Merkel begründete einen eigenen Stil

Angela Merkel änderte ihren Kleidungsstil während ihrer Amtszeit nicht und trug immer farbige Jacketts. Mit den Dreiknopf-Rundkragenjacken in verschiedenen Farben begründete sie einen eigenen Modestil.

Ein weiteres Zeichen, das Angela Merkel in der Weltpolitik hinterlassen „Apfels der Macht“. Dabei führte Merkel bei Fotoshootings die Finger beider Hände in einer bestimmten Pose zusammen.
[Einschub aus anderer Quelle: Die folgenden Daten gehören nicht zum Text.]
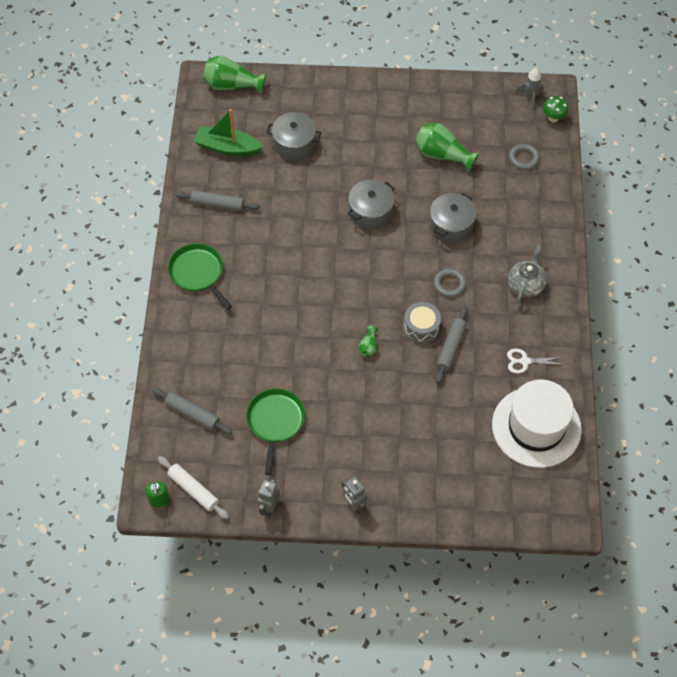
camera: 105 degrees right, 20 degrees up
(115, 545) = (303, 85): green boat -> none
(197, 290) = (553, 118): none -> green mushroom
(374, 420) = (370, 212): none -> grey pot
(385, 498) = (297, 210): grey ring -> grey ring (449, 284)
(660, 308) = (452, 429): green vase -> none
Während das fragliche Zeichen zunächst als „Merkels Apfel“ in die politische Literatur einging, wurde es später als „Apfel der Macht“ definiert.

Sie spricht fließend Russisch und ist auch Opern-Fan.

Merkel, die vom Magazin „Forbes“ neun Jahre in Folge zur mächtigsten Frau der Welt gewählt wurde, führt noch immer ein bescheidenes Leben.

Sie lebt in einer Wohnung in Berlin, erledigt ihre Einkäufe selbst und bereitet ihr Essen zu Hause selbst zu.

Mit ihrem Mann Joachim Sauer unternimmt sie gerne lange Spaziergänge in Südtirol und schaut sich die Spiele der deutschen Nationalmannschaft an.

Merkel, die großen Wert auf ihre Privatsphäre legt, hält Familie, Freunde und Mitarbeiter von der Öffentlichkeit fern.

In Deutschland verwendet die Öffentlichkeit manchmal den Spitznamen Mutti für sie.

Deutschland wählt am 26. September

Bei den Wahlen am Sonntag kandidieren der CDU-Vorsitzende und NRW-Ministerpräsident Armin Laschet, SPD-Finanzminister Olaf Scholz und die Parteivorsitzende der Grünen Annalena Baerbock für die Nachfolge von Frau Merkel.

Die Zahl der Wahlberechtigten in Deutschland beträgt 60,4 Millionen.

Etwa die Hälfte der Wähler lebt in den Bundesländern Nordrhein-Westfalen (12,8 Millionen), Bayern (9,4 Millionen) und Baden-Württemberg (7,7 Millionen).

Es wird geschätzt, dass die Zahl der deutschen Wähler mit türkischer Herkunft bei ca. 900.000 liegt.

Die Zahl der in Deutschland lebenden Menschen, die nicht wählen können, weil sie keine deutsche Staatsbürgerschaft besitzen, beträgt 11,4 Millionen.